Work item.
Please convert every line of the material below into a JSON list of strings, one string per line, leaving out any blank lines.

┏━━

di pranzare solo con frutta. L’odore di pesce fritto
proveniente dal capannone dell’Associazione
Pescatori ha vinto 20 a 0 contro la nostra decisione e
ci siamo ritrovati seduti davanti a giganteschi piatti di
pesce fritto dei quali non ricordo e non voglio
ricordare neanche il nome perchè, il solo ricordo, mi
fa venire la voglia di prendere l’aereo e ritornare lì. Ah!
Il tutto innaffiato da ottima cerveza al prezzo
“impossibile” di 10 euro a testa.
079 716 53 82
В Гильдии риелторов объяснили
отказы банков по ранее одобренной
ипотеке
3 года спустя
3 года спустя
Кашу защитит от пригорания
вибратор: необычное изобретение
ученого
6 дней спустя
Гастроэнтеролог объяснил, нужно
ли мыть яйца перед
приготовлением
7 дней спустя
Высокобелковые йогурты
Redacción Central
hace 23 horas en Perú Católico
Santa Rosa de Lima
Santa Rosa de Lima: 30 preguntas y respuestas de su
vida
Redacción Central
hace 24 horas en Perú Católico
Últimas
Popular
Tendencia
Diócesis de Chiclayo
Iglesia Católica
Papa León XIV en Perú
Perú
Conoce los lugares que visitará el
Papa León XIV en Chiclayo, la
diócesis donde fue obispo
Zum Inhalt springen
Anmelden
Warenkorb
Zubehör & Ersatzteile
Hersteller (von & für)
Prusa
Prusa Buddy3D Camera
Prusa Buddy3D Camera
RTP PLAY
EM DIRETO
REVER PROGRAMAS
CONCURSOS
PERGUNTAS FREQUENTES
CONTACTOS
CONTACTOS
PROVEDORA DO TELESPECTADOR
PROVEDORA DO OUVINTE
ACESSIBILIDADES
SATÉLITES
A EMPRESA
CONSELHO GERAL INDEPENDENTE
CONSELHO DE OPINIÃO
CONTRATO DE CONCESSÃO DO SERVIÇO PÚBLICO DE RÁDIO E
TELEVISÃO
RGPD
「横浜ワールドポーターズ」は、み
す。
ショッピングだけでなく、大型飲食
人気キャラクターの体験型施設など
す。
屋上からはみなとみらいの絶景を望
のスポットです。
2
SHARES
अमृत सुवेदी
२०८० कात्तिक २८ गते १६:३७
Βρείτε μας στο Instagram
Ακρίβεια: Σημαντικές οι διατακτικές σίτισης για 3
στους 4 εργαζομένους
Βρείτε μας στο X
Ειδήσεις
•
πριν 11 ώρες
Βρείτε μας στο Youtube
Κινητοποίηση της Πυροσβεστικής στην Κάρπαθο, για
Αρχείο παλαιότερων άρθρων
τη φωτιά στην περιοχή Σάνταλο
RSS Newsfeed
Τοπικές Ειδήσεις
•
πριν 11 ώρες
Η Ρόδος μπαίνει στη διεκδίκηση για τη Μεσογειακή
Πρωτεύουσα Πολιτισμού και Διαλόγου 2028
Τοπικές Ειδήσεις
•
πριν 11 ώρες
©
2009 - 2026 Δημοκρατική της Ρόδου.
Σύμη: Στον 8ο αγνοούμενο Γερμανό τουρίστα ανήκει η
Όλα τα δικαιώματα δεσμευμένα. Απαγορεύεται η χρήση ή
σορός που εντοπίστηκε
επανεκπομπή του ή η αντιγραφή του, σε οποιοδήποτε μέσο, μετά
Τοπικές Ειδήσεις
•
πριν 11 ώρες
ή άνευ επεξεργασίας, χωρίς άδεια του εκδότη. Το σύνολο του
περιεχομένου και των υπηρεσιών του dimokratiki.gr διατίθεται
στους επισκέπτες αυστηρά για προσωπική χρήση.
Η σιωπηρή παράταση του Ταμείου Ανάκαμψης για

┗━━

Problem solution.
[
  "di pranzare solo con frutta. L’odore di pesce fritto",
  "proveniente dal capannone dell’Associazione",
  "Pescatori ha vinto 20 a 0 contro la nostra decisione e",
  "ci siamo ritrovati seduti davanti a giganteschi piatti di",
  "pesce fritto dei quali non ricordo e non voglio",
  "ricordare neanche il nome perchè, il solo ricordo, mi",
  "fa venire la voglia di prendere l’aereo e ritornare lì. Ah!",
  "Il tutto innaffiato da ottima cerveza al prezzo",
  "“impossibile” di 10 euro a testa.",
  "079 716 53 82",
  "В Гильдии риелторов объяснили",
  "отказы банков по ранее одобренной",
  "ипотеке",
  "3 года спустя",
  "3 года спустя",
  "Кашу защитит от пригорания",
  "вибратор: необычное изобретение",
  "ученого",
  "6 дней спустя",
  "Гастроэнтеролог объяснил, нужно",
  "ли мыть яйца перед",
  "приготовлением",
  "7 дней спустя",
  "Высокобелковые йогурты",
  "Redacción Central",
  "hace 23 horas en Perú Católico",
  "Santa Rosa de Lima",
  "Santa Rosa de Lima: 30 preguntas y respuestas de su",
  "vida",
  "Redacción Central",
  "hace 24 horas en Perú Católico",
  "Últimas",
  "Popular",
  "Tendencia",
  "Diócesis de Chiclayo",
  "Iglesia Católica",
  "Papa León XIV en Perú",
  "Perú",
  "Conoce los lugares que visitará el",
  "Papa León XIV en Chiclayo, la",
  "diócesis donde fue obispo",
  "Zum Inhalt springen",
  "Anmelden",
  "Warenkorb",
  "Zubehör & Ersatzteile",
  "Hersteller (von & für)",
  "Prusa",
  "Prusa Buddy3D Camera",
  "Prusa Buddy3D Camera",
  "RTP PLAY",
  "EM DIRETO",
  "REVER PROGRAMAS",
  "CONCURSOS",
  "PERGUNTAS FREQUENTES",
  "CONTACTOS",
  "CONTACTOS",
  "PROVEDORA DO TELESPECTADOR",
  "PROVEDORA DO OUVINTE",
  "ACESSIBILIDADES",
  "SATÉLITES",
  "A EMPRESA",
  "CONSELHO GERAL INDEPENDENTE",
  "CONSELHO DE OPINIÃO",
  "CONTRATO DE CONCESSÃO DO SERVIÇO PÚBLICO DE RÁDIO E",
  "TELEVISÃO",
  "RGPD",
  "「横浜ワールドポーターズ」は、み",
  "す。",
  "ショッピングだけでなく、大型飲食",
  "人気キャラクターの体験型施設など",
  "す。",
  "屋上からはみなとみらいの絶景を望",
  "のスポットです。",
  "2",
  "SHARES",
  "अमृत सुवेदी",
  "२०८० कात्तिक २८ गते १६:३७",
  "Βρείτε μας στο Instagram",
  "Ακρίβεια: Σημαντικές οι διατακτικές σίτισης για 3",
  "στους 4 εργαζομένους",
  "Βρείτε μας στο X",
  "Ειδήσεις",
  "•",
  "πριν 11 ώρες",
  "Βρείτε μας στο Youtube",
  "Κινητοποίηση της Πυροσβεστικής στην Κάρπαθο, για",
  "Αρχείο παλαιότερων άρθρων",
  "τη φωτιά στην περιοχή Σάνταλο",
  "RSS Newsfeed",
  "Τοπικές Ειδήσεις",
  "•",
  "πριν 11 ώρες",
  "Η Ρόδος μπαίνει στη διεκδίκηση για τη Μεσογειακή",
  "Πρωτεύουσα Πολιτισμού και Διαλόγου 2028",
  "Τοπικές Ειδήσεις",
  "•",
  "πριν 11 ώρες",
  "©",
  "2009 - 2026 Δημοκρατική της Ρόδου.",
  "Σύμη: Στον 8ο αγνοούμενο Γερμανό τουρίστα ανήκει η",
  "Όλα τα δικαιώματα δεσμευμένα. Απαγορεύεται η χρήση ή",
  "σορός που εντοπίστηκε",
  "επανεκπομπή του ή η αντιγραφή του, σε οποιοδήποτε μέσο, μετά",
  "Τοπικές Ειδήσεις",
  "•",
  "πριν 11 ώρες",
  "ή άνευ επεξεργασίας, χωρίς άδεια του εκδότη. Το σύνολο του",
  "περιεχομένου και των υπηρεσιών του dimokratiki.gr διατίθεται",
  "στους επισκέπτες αυστηρά για προσωπική χρήση.",
  "Η σιωπηρή παράταση του Ταμείου Ανάκαμψης για"
]